YOUR INSTRUCTIONS.
Reproduce the records below exactly, with nothing altered.

Collected data entries
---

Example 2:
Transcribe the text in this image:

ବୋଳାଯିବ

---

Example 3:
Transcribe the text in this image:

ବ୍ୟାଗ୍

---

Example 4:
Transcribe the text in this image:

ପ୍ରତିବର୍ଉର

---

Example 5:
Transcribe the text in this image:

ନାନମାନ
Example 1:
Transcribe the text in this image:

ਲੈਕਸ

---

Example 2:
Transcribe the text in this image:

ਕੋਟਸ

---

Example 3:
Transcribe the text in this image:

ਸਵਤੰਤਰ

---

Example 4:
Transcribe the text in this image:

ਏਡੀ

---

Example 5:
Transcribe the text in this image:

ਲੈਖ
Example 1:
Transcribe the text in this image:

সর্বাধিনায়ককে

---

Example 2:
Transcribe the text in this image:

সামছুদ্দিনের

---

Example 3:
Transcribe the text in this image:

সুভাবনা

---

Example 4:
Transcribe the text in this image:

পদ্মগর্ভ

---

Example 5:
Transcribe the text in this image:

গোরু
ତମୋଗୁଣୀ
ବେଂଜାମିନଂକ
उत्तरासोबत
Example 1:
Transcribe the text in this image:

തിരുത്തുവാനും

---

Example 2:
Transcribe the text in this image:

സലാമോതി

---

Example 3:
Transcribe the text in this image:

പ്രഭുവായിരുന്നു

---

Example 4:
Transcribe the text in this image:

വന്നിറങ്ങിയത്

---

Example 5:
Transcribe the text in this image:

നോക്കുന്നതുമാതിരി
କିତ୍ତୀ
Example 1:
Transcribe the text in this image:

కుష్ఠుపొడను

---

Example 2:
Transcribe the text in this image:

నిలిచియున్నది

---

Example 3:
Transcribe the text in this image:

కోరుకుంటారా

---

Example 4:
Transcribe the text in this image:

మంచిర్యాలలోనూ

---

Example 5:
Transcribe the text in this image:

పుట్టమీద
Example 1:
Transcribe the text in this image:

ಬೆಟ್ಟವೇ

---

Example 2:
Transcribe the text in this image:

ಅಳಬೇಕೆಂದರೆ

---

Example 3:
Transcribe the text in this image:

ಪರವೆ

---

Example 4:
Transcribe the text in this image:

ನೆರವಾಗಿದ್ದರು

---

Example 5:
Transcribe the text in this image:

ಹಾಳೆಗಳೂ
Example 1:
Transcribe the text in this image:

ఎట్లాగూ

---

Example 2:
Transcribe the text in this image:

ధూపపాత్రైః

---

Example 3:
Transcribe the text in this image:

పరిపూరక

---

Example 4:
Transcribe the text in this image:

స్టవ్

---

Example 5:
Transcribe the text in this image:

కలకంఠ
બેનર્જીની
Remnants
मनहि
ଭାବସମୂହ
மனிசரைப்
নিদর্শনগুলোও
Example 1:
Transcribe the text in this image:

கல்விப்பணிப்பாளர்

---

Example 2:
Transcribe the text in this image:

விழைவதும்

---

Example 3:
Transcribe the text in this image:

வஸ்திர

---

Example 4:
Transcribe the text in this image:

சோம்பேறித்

OUTPUT FOR THIS EXERCISE.
---

Example 2:
Transcribe the text in this image:

ବୋଳାଯିବ

---

Example 3:
Transcribe the text in this image:

ବ୍ୟାଗ୍

---

Example 4:
Transcribe the text in this image:

ପ୍ରତିବର୍ଉର

---

Example 5:
Transcribe the text in this image:

ନାନମାନ
Example 1:
Transcribe the text in this image:

ਲੈਕਸ

---

Example 2:
Transcribe the text in this image:

ਕੋਟਸ

---

Example 3:
Transcribe the text in this image:

ਸਵਤੰਤਰ

---

Example 4:
Transcribe the text in this image:

ਏਡੀ

---

Example 5:
Transcribe the text in this image:

ਲੈਖ
Example 1:
Transcribe the text in this image:

সর্বাধিনায়ককে

---

Example 2:
Transcribe the text in this image:

সামছুদ্দিনের

---

Example 3:
Transcribe the text in this image:

সুভাবনা

---

Example 4:
Transcribe the text in this image:

পদ্মগর্ভ

---

Example 5:
Transcribe the text in this image:

গোরু
ତମୋଗୁଣୀ
ବେଂଜାମିନଂକ
उत्तरासोबत
Example 1:
Transcribe the text in this image:

തിരുത്തുവാനും

---

Example 2:
Transcribe the text in this image:

സലാമോതി

---

Example 3:
Transcribe the text in this image:

പ്രഭുവായിരുന്നു

---

Example 4:
Transcribe the text in this image:

വന്നിറങ്ങിയത്

---

Example 5:
Transcribe the text in this image:

നോക്കുന്നതുമാതിരി
କିତ୍ତୀ
Example 1:
Transcribe the text in this image:

కుష్ఠుపొడను

---

Example 2:
Transcribe the text in this image:

నిలిచియున్నది

---

Example 3:
Transcribe the text in this image:

కోరుకుంటారా

---

Example 4:
Transcribe the text in this image:

మంచిర్యాలలోనూ

---

Example 5:
Transcribe the text in this image:

పుట్టమీద
Example 1:
Transcribe the text in this image:

ಬೆಟ್ಟವೇ

---

Example 2:
Transcribe the text in this image:

ಅಳಬೇಕೆಂದರೆ

---

Example 3:
Transcribe the text in this image:

ಪರವೆ

---

Example 4:
Transcribe the text in this image:

ನೆರವಾಗಿದ್ದರು

---

Example 5:
Transcribe the text in this image:

ಹಾಳೆಗಳೂ
Example 1:
Transcribe the text in this image:

ఎట్లాగూ

---

Example 2:
Transcribe the text in this image:

ధూపపాత్రైః

---

Example 3:
Transcribe the text in this image:

పరిపూరక

---

Example 4:
Transcribe the text in this image:

స్టవ్

---

Example 5:
Transcribe the text in this image:

కలకంఠ
બેનર્જીની
Remnants
मनहि
ଭାବସମୂହ
மனிசரைப்
নিদর্শনগুলোও
Example 1:
Transcribe the text in this image:

கல்விப்பணிப்பாளர்

---

Example 2:
Transcribe the text in this image:

விழைவதும்

---

Example 3:
Transcribe the text in this image:

வஸ்திர

---

Example 4:
Transcribe the text in this image:

சோம்பேறித்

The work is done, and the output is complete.